YOUR ASSIGNMENT: Only an exact repeat of the listing, without its images, counts as the answer.

PROVIDED MATERIAL:
━━━

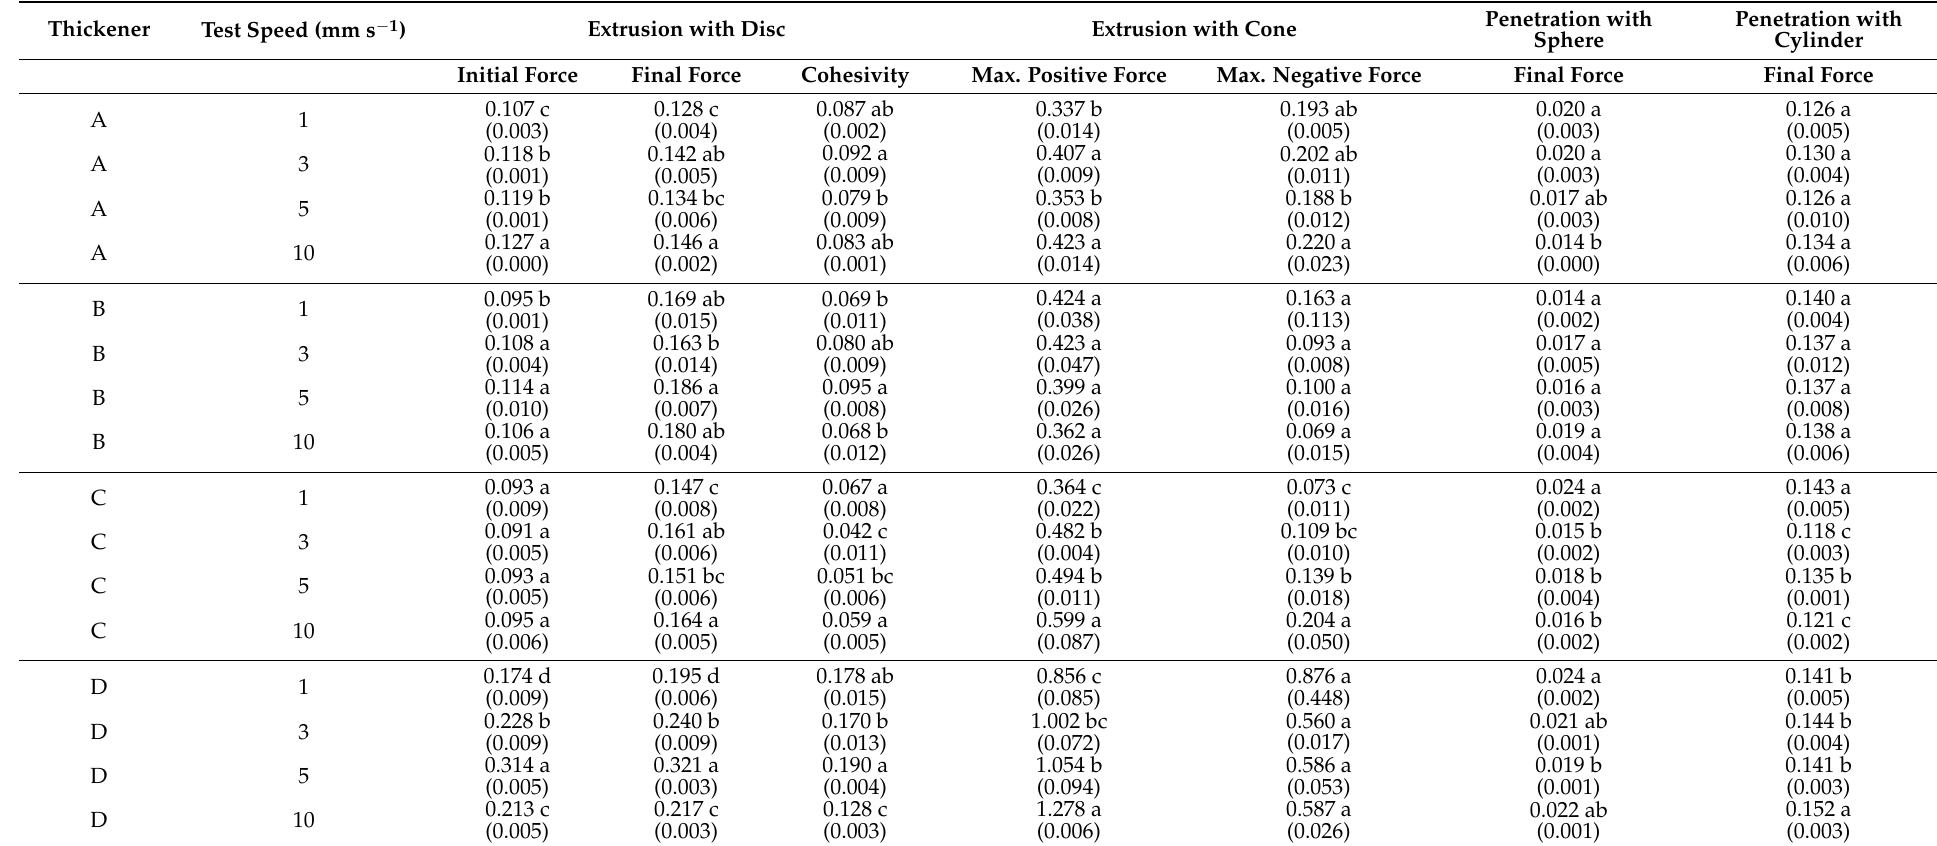
Table 6. Registered forces (in N) at different speeds for each thickener at the nectar level for the extrusion and penetration tests.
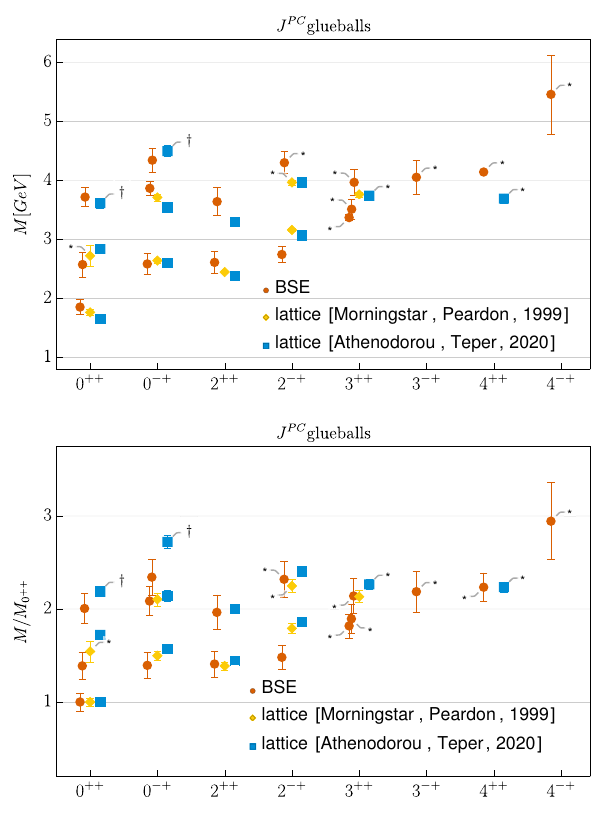
Figure 2. Results for glueball ground states and excited states for the indicated quantum numbers from lattice simulations [15, 19] and functional equations. In the upper plot, we display the glueball masses on an absolute scale set by r 0 = 1 / 418(5)MeV). In the lower plot, we display the spectrum relative to the ground state. Masses with † are conjectured to be the second excited states. Masses with ∗ come with some uncertainty in their identification in the lattice case or in the trustworthiness of the extrapolated value in the BSE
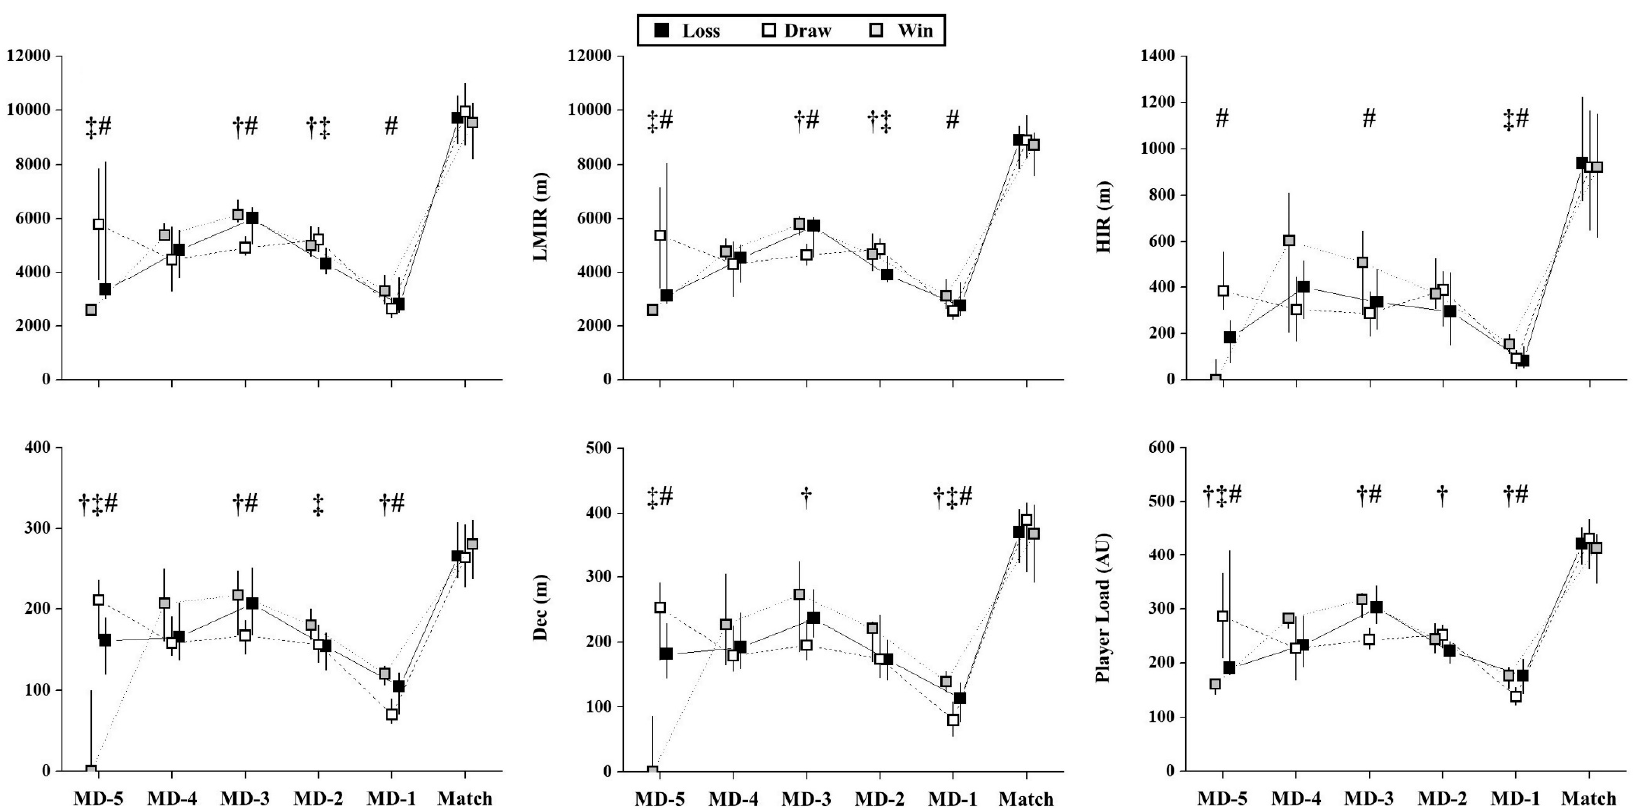
Figure 4. Weekly external load parameters according to match outcome (before a win, draw, and loss). TD: total distance covered; LMIR: total distance covered under low- to moderate-intensity running ( ≤ 18 m · h − 1 , m); HIR: total distance covered under high-intensity running ( > 18 km · h − 1 ); Acc: total distance covered under high-intensity acceleration ( ≥ 2 m · s − 2 ); Dec: total distance covered under high-intensity deceleration ( ≤− 2 m · s − 2 ) #: Significant di ff erences between days before win vs. draw ( p < 0.017); ‡ : Significant di ff erences between days before win vs. loss ( p < 0.017); MD-5 = five days before the match; MD-4 = four days before the match; MD-3 = three days before the match; MD-2 = two days before the match; MD-1 = one day before the match. † : Significant di ff erences between days before loss vs. draw ( p < 0.017).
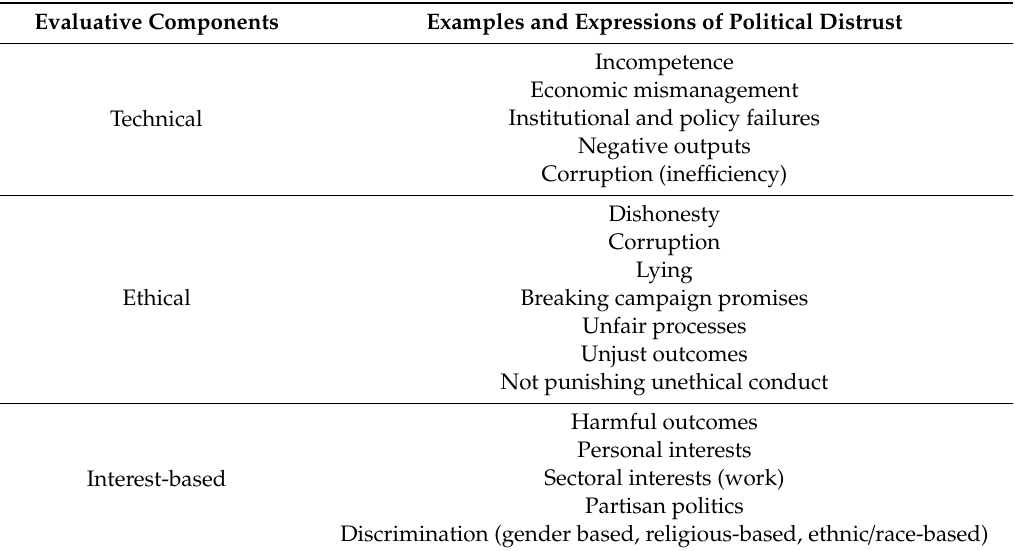
Table 3. Evaluative components of political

━━━

SOLVED PROBLEM:
Table 6. Registered forces (in N) at different speeds for each thickener at the nectar level for the extrusion and penetration tests.
Figure 2. Results for glueball ground states and excited states for the indicated quantum numbers from lattice simulations [15, 19] and functional equations. In the upper plot, we display the glueball masses on an absolute scale set by r 0 = 1 / 418(5)MeV). In the lower plot, we display the spectrum relative to the ground state. Masses with † are conjectured to be the second excited states. Masses with ∗ come with some uncertainty in their identification in the lattice case or in the trustworthiness of the extrapolated value in the BSE
Figure 4. Weekly external load parameters according to match outcome (before a win, draw, and loss). TD: total distance covered; LMIR: total distance covered under low- to moderate-intensity running ( ≤ 18 m · h − 1 , m); HIR: total distance covered under high-intensity running ( > 18 km · h − 1 ); Acc: total distance covered under high-intensity acceleration ( ≥ 2 m · s − 2 ); Dec: total distance covered under high-intensity deceleration ( ≤− 2 m · s − 2 ) #: Significant di ff erences between days before win vs. draw ( p < 0.017); ‡ : Significant di ff erences between days before win vs. loss ( p < 0.017); MD-5 = five days before the match; MD-4 = four days before the match; MD-3 = three days before the match; MD-2 = two days before the match; MD-1 = one day before the match. † : Significant di ff erences between days before loss vs. draw ( p < 0.017).
Table 3. Evaluative components of political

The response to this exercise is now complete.